New Delhi: In response to media queries regarding reports of Indian students being held hostage in Ukraine, the official spokesperson of the Ministry of External Affairs (MEA), Arindam Bagchi said, "Our embassy in Ukraine is in continuous touch with Indian nationals in Ukraine. We note that with the cooperation of the Ukrainian authorities, many students have left Kharkiv on Wednesday. We have not received any reports of any hostage situation regarding any student. We have requested the support of the Ukrainian authorities in arranging special trains for taking out students from Kharkiv and neighbouring areas to the western part of the country.
Meanwhile, Indian students have been taken hostage by Ukrainian security forces to use them as a human shield, claimed Russian Embassy in India on Wednesday (local time).
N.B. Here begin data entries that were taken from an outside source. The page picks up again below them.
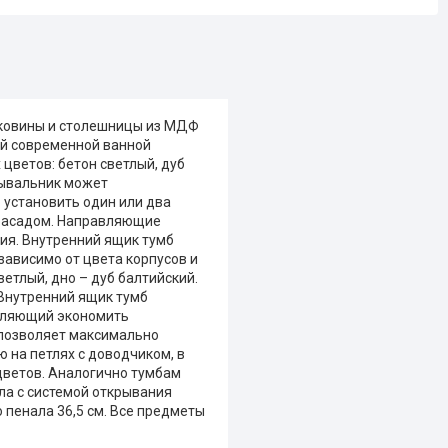
боковины и столешницы из МДФ
ой современной ванной
цветов: бетон светлый, дуб
мывальник может
о установить один или два
 фасадом. Направляющие
ия. Внутренний ящик тумб
ависимо от цвета корпусов и
етлый, дно – дуб балтийский.
 Внутренний ящик тумб
воляющий экономить
 позволяет максимально
 на петлях с доводчиком, в
цветов. Аналогично тумбам
ла с системой открывания
 пенала 36,5 см. Все предметы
This comes after Russian President Vladimir Putin spoke to Prime Minister Narendra Modi and reviewed the situation in Ukraine, especially in Kharkiv and discussed the safe evacuation of the Indian nationals from the conflict areas.
"According to the latest information, these students are actually taken hostage by the Ukrainian security forces, who use them as a human shield and in every possible way prevent them from leaving for Russia. Responsibility, in this case, lies entirely with the Kyiv authorities," Russia in India wrote in a tweet.
"According to our information, Ukrainian authorities forcibly keep a large group of Indian students in Kharkiv who wish to leave Ukrainian territory and go to Belgorod," the spokesperson of the Russian Ministry of Defence said during the briefing.
"In fact, they are being held as hostages & offered to leave the territory of Ukraine via Ukrainian-Polish border. They offered to go through the territory where active hostilities are taking place," he said. He further said that Russian armed forces are ready to take all necessary measures for the safe evacuation of the Indian citizens and send them home from the Russian territory with its own military transport planes or Indian planes, as the Indian side proposed to do.
However, Ukraine has reacted to Russia's allegations and called on the Russian Federation to "immediately cease its hostilities in Kharkiv and Sumy so that they can arrange the evacuation of the civilian population, including foreign students, to safer Ukrainian cities". "There are students from India, Pakistan, China and other counties who cannot leave because of the indiscriminate shelling and barbaric missile strikes by the Russian Armed Forces on residential areas and civilian infrastructure," Ukrainian Foreign Ministry said in a statement.
The statement said that the Ukrainian government stands ready to assist foreign students to relocate from Kharkiv and Sumy. "The Government of Ukraine stands ready to assist foreign students to relocate from Kharkiv and Sumy should Russia commit to a ceasefire. Attempting to arrange evacuations through cities that are being subjected to Russian bombing and missile strikes is extremely dangerous," read the statement.
Ukraine demanded Moscow to allow the opening of a humanitarian corridor to other Ukrainian cities. "We urgently call on the governments of India, Pakistan, China and other counties whose students have become hostages of the Russian armed aggression in Kharkiv and Sumy, to demand from Moscow that it allows the opening of a humanitarian corridor to other Ukrainian cities," said Ukraine's Foreign Ministry in a statement.
Meanwhile, Ukrainian Foreign Minister Dmytro Kuleba, in a tweet, said that the country has established an emergency hotline for African, Asian and other students wishing to leave Ukraine as the tensions between Moscow and Kyiv rages on. "We have established an emergency hotline for African, Asian and other students wishing to leave Ukraine because of Russia's invasion. +380934185684 We are working intensively to ensure their safety & speed up their passage. Russia must stop its aggression which affects us all," he tweeted.